→ **Task statement**: Going from the top of the listing below to the line that holds "K personalizaci obsahu", reproduce each line exactly; no pictures.

→ **Given data**:

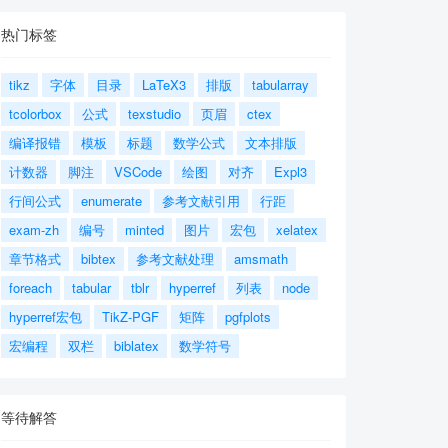
热门标签
tikz
字体
目录
LaTeX3
排版
tabularray
tcolorbox
公式
texstudio
页眉
ctex
编译报错
模板
标题
数学公式
文本排版
计数器
脚注
VSCode
绘图
对齐
Expl3
行间公式
enumerate
参考文献引用
行距
exam-zh
编号
minted
图片
宏包
xelatex
章节格式
bibtex
参考文献处理
amsmath
foreach
tabular
tblr
hyperref
列表
node
hyperref宏包
TikZ-PGF
矩阵
pgfplots
宏编程
双栏
biblatex
数学符号
等待解答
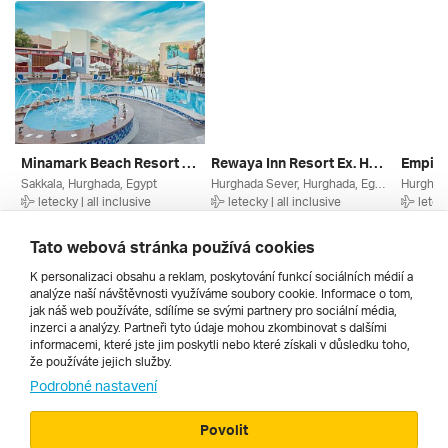
Minamark Beach Resort ****
Rewaya Inn Resort Ex. Hawaii Paradise *****
Sakkala, Hurghada, Egypt
Hurghada Sever, Hurghada, Egypt
Hurghad
letecky | all inclusive
letecky | all inclusive
leteck
25. 2. – 4. 3. 2027
9. 9. – 16. 9. 2026
4. 9. – 
14 918 Kč
14 790 Kč
14 728
Tato webová stránka používá cookies
K personalizaci obsahu a reklam, poskytování funkcí sociálních médií a
analýze naší návštěvnosti využíváme soubory cookie. Informace o tom,
Všechny
jak náš web používáte, sdílíme se svými partnery pro sociální média,
inzerci a analýzy. Partneři tyto údaje mohou zkombinovat s dalšími
informacemi, které jste jim poskytli nebo které získali v důsledku toho,
že používáte jejich služby.
Cestopisy
Podrobné nastavení
Povolit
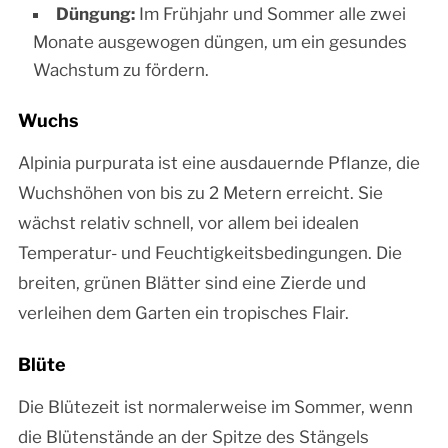
Düngung:
Im Frühjahr und Sommer alle zwei
Monate ausgewogen düngen, um ein gesundes
Wachstum zu fördern.
Wuchs
Alpinia purpurata ist eine ausdauernde Pflanze, die
Wuchshöhen von bis zu 2 Metern erreicht. Sie
wächst relativ schnell, vor allem bei idealen
Temperatur- und Feuchtigkeitsbedingungen. Die
breiten, grünen Blätter sind eine Zierde und
verleihen dem Garten ein tropisches Flair.
Blüte
Die Blütezeit ist normalerweise im Sommer, wenn
die Blütenstände an der Spitze des Stängels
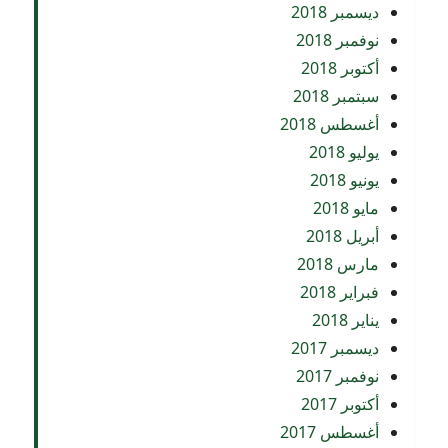
ديسمبر 2018
نوفمبر 2018
أكتوبر 2018
سبتمبر 2018
أغسطس 2018
يوليو 2018
يونيو 2018
مايو 2018
أبريل 2018
مارس 2018
فبراير 2018
يناير 2018
ديسمبر 2017
نوفمبر 2017
أكتوبر 2017
أغسطس 2017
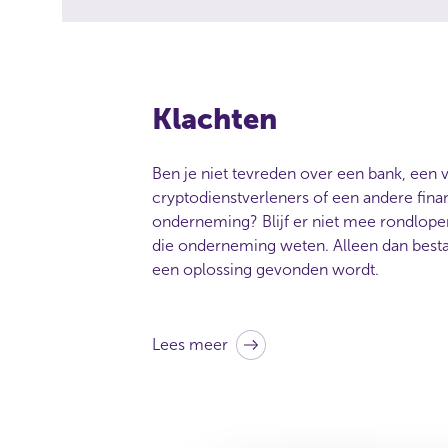
d
e
o
n
d
Klachten
e
r
n
Ben je niet tevreden over een bank, een 
e
cryptodienstverleners of een andere fina
m
onderneming? Blijf er niet mee rondlope
i
die onderneming weten. Alleen dan bestaa
n
een oplossing gevonden wordt.
g
w
a
a
Lees meer
r
m
e
e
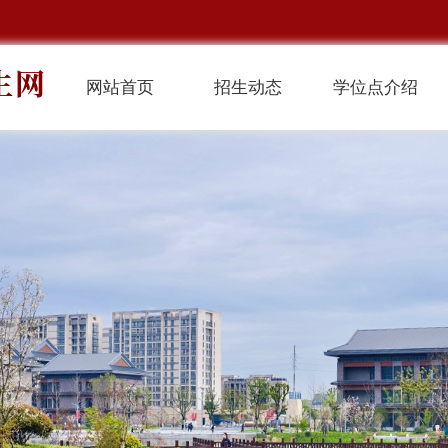
网站首页
招生动态
学位点介绍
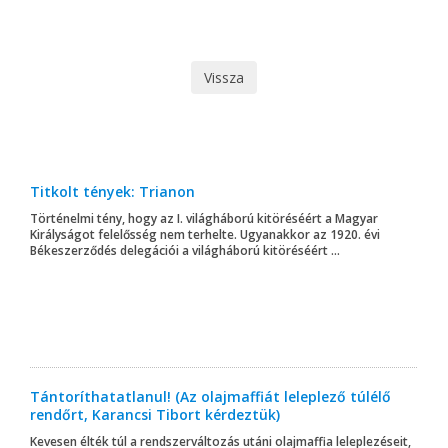
Vissza
Titkolt tények: Trianon
Történelmi tény, hogy az I. világháború kitöréséért a Magyar
Királyságot felelősség nem terhelte. Ugyanakkor az 1920. évi
Békeszerződés delegációi a világháború kitöréséért ...
Tántoríthatatlanul! (Az olajmaffiát leleplező túlélő
rendőrt, Karancsi Tibort kérdeztük)
Kevesen élték túl a rendszerváltozás utáni olajmaffia leleplezéseit,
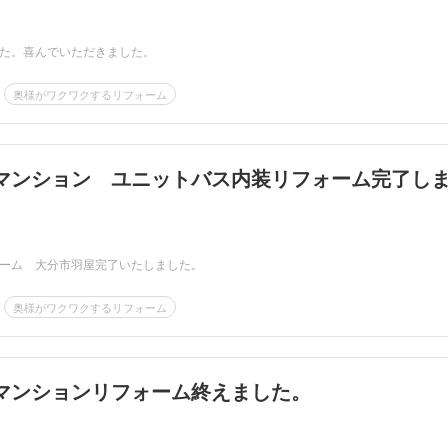
た。喜んでいただきました。
奥様がワクワクするリフォーム
マンション ユニットバス内装リフォーム完了し
ーム 大分市羽屋完了いたしました。
奥様がワクワクするリフォーム
マンションリフォーム終えました。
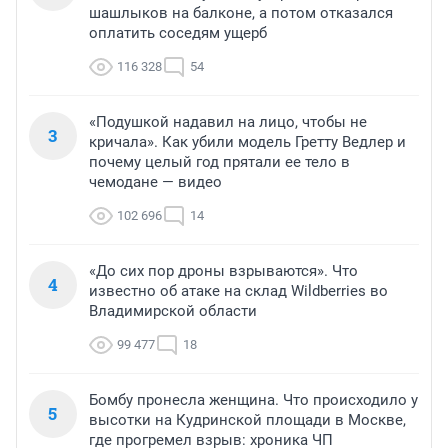
шашлыков на балконе, а потом отказался
оплатить соседям ущерб
116 328
54
«Подушкой надавил на лицо, чтобы не
3
кричала». Как убили модель Гретту Ведлер и
почему целый год прятали ее тело в
чемодане — видео
102 696
14
«До сих пор дроны взрываются». Что
4
известно об атаке на склад Wildberries во
Владимирской области
99 477
18
Бомбу пронесла женщина. Что происходило у
5
высотки на Кудринской площади в Москве,
где прогремел взрыв: хроника ЧП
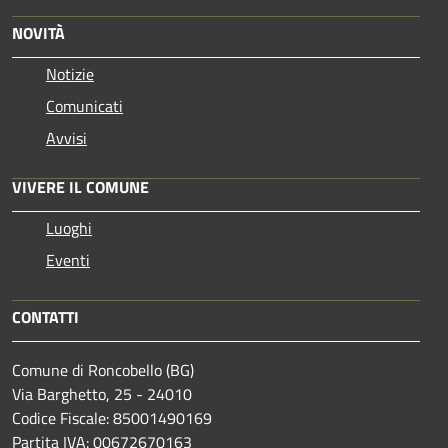
NOVITÀ
Notizie
Comunicati
Avvisi
VIVERE IL COMUNE
Luoghi
Eventi
CONTATTI
Comune di Roncobello (BG)
Via Barghetto, 25 - 24010
Codice Fiscale: 85001490169
Partita IVA: 00672670163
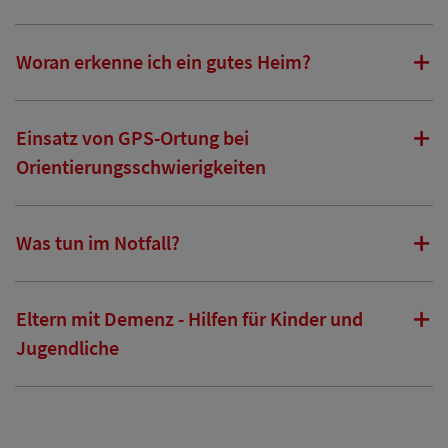
Woran erkenne ich ein gutes Heim?
Einsatz von GPS-Ortung bei
Orientierungsschwierigkeiten
Was tun im Notfall?
Eltern mit Demenz - Hilfen für Kinder und
Jugendliche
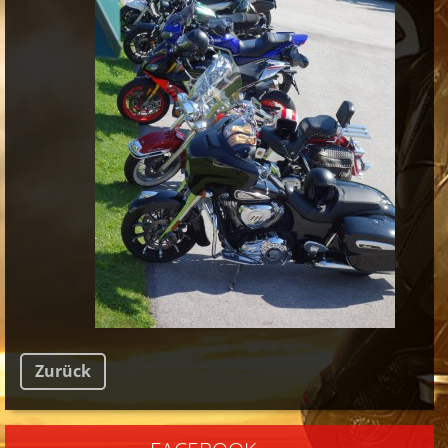
Zurück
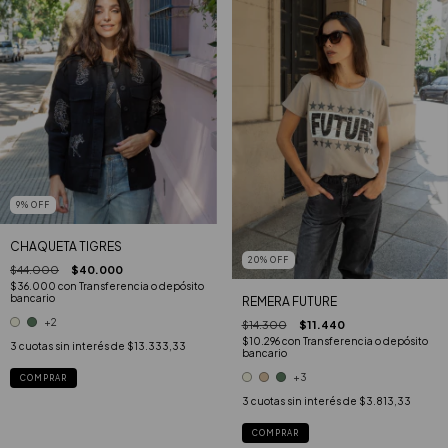
9
%
OFF
CHAQUETA TIGRES
20
%
OFF
$44.000
$40.000
$36.000
con
Transferencia o depósito
bancario
REMERA FUTURE
+2
$14.300
$11.440
$10.296
con
Transferencia o depósito
3
cuotas sin interés de
$13.333,33
bancario
+3
COMPRAR
3
cuotas sin interés de
$3.813,33
COMPRAR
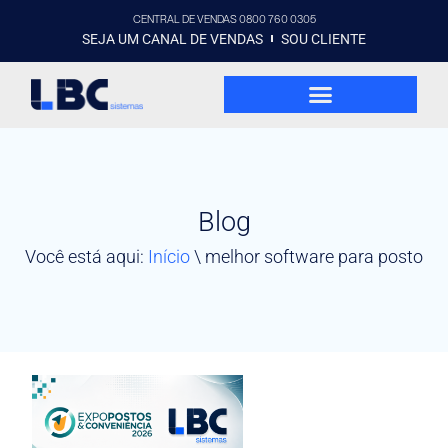
CENTRAL DE VENDAS 0800 760 0305
SEJA UM CANAL DE VENDAS
SOU CLIENTE
Blog
Você está aqui:
Início
\
melhor software para posto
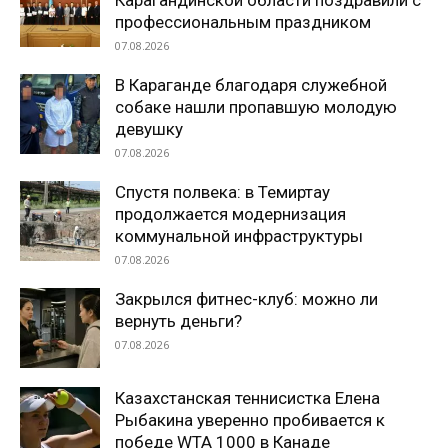
Карагандинской области поздравили с
профессиональным праздником
07.08.2026
В Караганде благодаря служебной
собаке нашли пропавшую молодую
девушку
07.08.2026
Спустя полвека: в Темиртау
продолжается модернизация
коммунальной инфраструктуры
07.08.2026
Закрылся фитнес-клуб: можно ли
вернуть деньги?
07.08.2026
Казахстанская теннисистка Елена
Рыбакина уверенно пробивается к
победе WTA 1000 в Канаде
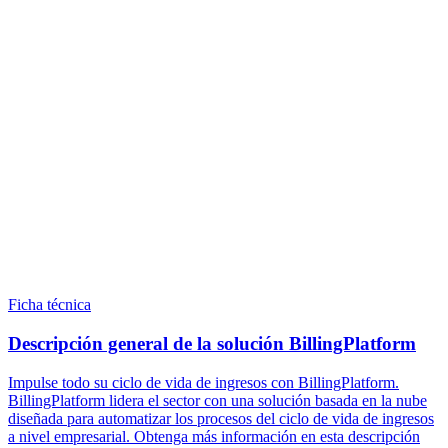
Ficha técnica
Descripción general de la solución BillingPlatform
Impulse todo su ciclo de vida de ingresos con BillingPlatform.
BillingPlatform lidera el sector con una solución basada en la nube
diseñada para automatizar los procesos del ciclo de vida de ingresos
a nivel empresarial. Obtenga más información en esta descripción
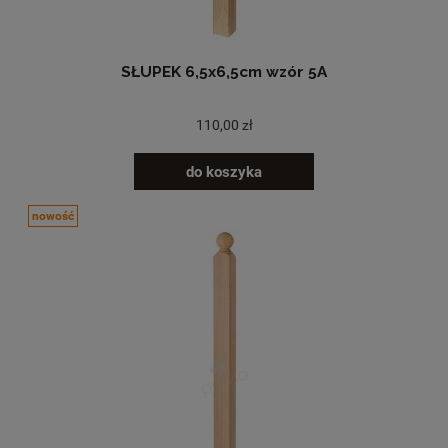
SŁUPEK 6,5x6,5cm wzór 5A
110,00 zł
do koszyka
nowość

→ **Result below**:
热门标签
tikz
字体
目录
LaTeX3
排版
tabularray
tcolorbox
公式
texstudio
页眉
ctex
编译报错
模板
标题
数学公式
文本排版
计数器
脚注
VSCode
绘图
对齐
Expl3
行间公式
enumerate
参考文献引用
行距
exam-zh
编号
minted
图片
宏包
xelatex
章节格式
bibtex
参考文献处理
amsmath
foreach
tabular
tblr
hyperref
列表
node
hyperref宏包
TikZ-PGF
矩阵
pgfplots
宏编程
双栏
biblatex
数学符号
等待解答
Minamark Beach Resort ****
Rewaya Inn Resort Ex. Hawaii Paradise *****
Sakkala, Hurghada, Egypt
Hurghada Sever, Hurghada, Egypt
Hurghad
letecky | all inclusive
letecky | all inclusive
leteck
25. 2. – 4. 3. 2027
9. 9. – 16. 9. 2026
4. 9. – 
14 918 Kč
14 790 Kč
14 728
Tato webová stránka používá cookies
K personalizaci obsahu a reklam, poskytování funkcí sociálních médií a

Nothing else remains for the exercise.